[Records start]
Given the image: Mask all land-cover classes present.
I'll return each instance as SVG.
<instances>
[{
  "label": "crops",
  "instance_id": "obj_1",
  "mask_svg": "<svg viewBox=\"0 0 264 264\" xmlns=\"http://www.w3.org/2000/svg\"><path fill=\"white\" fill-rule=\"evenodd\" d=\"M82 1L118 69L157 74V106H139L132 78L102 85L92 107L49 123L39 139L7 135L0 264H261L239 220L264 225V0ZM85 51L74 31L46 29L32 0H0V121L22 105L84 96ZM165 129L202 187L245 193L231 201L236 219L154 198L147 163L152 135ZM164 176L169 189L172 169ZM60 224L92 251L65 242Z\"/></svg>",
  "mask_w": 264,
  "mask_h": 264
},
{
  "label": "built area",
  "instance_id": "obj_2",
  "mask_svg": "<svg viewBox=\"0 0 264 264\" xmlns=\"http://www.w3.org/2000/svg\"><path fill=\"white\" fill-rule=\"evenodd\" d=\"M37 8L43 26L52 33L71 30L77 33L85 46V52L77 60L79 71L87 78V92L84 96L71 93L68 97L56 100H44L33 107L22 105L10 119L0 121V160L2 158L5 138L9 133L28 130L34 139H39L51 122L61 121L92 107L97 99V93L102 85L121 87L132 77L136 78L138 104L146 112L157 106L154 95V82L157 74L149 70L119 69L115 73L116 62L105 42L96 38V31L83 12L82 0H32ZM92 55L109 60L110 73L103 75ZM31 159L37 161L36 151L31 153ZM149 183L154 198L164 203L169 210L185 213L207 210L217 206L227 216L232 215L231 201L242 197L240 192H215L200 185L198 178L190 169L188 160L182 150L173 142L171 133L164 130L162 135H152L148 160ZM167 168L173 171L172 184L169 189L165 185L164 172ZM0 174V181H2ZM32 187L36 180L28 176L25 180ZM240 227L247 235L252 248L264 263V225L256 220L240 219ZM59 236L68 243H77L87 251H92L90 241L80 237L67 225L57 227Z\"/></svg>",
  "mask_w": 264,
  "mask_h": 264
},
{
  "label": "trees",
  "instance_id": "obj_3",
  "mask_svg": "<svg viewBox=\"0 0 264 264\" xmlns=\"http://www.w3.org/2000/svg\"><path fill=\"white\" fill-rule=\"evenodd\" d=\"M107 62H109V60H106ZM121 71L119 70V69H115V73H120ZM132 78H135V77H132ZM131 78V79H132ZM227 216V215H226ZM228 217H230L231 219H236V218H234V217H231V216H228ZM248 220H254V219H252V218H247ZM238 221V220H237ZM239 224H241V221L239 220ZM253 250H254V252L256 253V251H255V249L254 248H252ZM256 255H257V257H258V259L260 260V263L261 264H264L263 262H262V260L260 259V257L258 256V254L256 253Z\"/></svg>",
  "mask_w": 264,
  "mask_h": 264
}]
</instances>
[Records end]
#### Task directions:
Output the listing above exactly as it appears.

#### Result of this task:
Given the image: Mask all land-cover classes present.
I'll return each instance as SVG.
<instances>
[{
  "label": "crops",
  "instance_id": "obj_1",
  "mask_svg": "<svg viewBox=\"0 0 264 264\" xmlns=\"http://www.w3.org/2000/svg\"><path fill=\"white\" fill-rule=\"evenodd\" d=\"M82 1L118 69L157 74V106H139L132 78L102 85L92 107L49 123L39 139L7 135L0 264H261L239 220L264 225V0ZM85 51L74 31L46 29L32 0H0V121L22 105L84 96ZM165 129L202 187L245 193L231 201L236 219L154 198L147 163L152 135ZM164 176L169 189L172 169ZM60 224L92 251L65 242Z\"/></svg>",
  "mask_w": 264,
  "mask_h": 264
},
{
  "label": "built area",
  "instance_id": "obj_2",
  "mask_svg": "<svg viewBox=\"0 0 264 264\" xmlns=\"http://www.w3.org/2000/svg\"><path fill=\"white\" fill-rule=\"evenodd\" d=\"M37 8L43 26L52 33L71 30L77 33L85 46V52L77 60L79 71L87 78V92L84 96L71 93L68 97L56 100H44L33 107L22 105L10 119L0 121V160L2 158L5 138L9 133L28 130L34 139H39L51 122L61 121L92 107L97 99V93L102 85L121 87L132 77L136 78L138 104L146 112L157 106L154 95V82L157 74L149 70L119 69L115 73L116 62L105 42L96 38V31L83 12L82 0H32ZM92 55L109 60L110 73L103 75ZM31 159L37 161L36 151L31 153ZM149 183L154 198L164 203L169 210L185 213L207 210L217 206L227 216L232 215L231 201L242 197L240 192H215L200 185L198 178L190 169L188 160L182 150L173 142L171 133L164 130L162 135H152L148 160ZM167 168L173 171L172 184L169 189L165 185L164 172ZM0 174V181H2ZM32 187L36 180L28 176L25 180ZM240 227L247 235L252 248L264 263V225L256 220L240 219ZM59 236L68 243H77L87 251H92L90 241L80 237L67 225L57 227Z\"/></svg>",
  "mask_w": 264,
  "mask_h": 264
},
{
  "label": "trees",
  "instance_id": "obj_3",
  "mask_svg": "<svg viewBox=\"0 0 264 264\" xmlns=\"http://www.w3.org/2000/svg\"><path fill=\"white\" fill-rule=\"evenodd\" d=\"M107 62H109V60H106ZM121 71L119 70V69H115V73H120ZM132 78H135V77H132ZM131 78V79H132ZM227 216V215H226ZM228 217H230L231 219H236V218H234V217H231V216H228ZM248 220H254V219H252V218H247ZM238 221V220H237ZM239 224H241V221L239 220ZM253 250H254V252L256 253V251H255V249L254 248H252ZM256 255H257V257H258V259L260 260V263L261 264H264L263 262H262V260L260 259V257L258 256V254L256 253Z\"/></svg>",
  "mask_w": 264,
  "mask_h": 264
}]
</instances>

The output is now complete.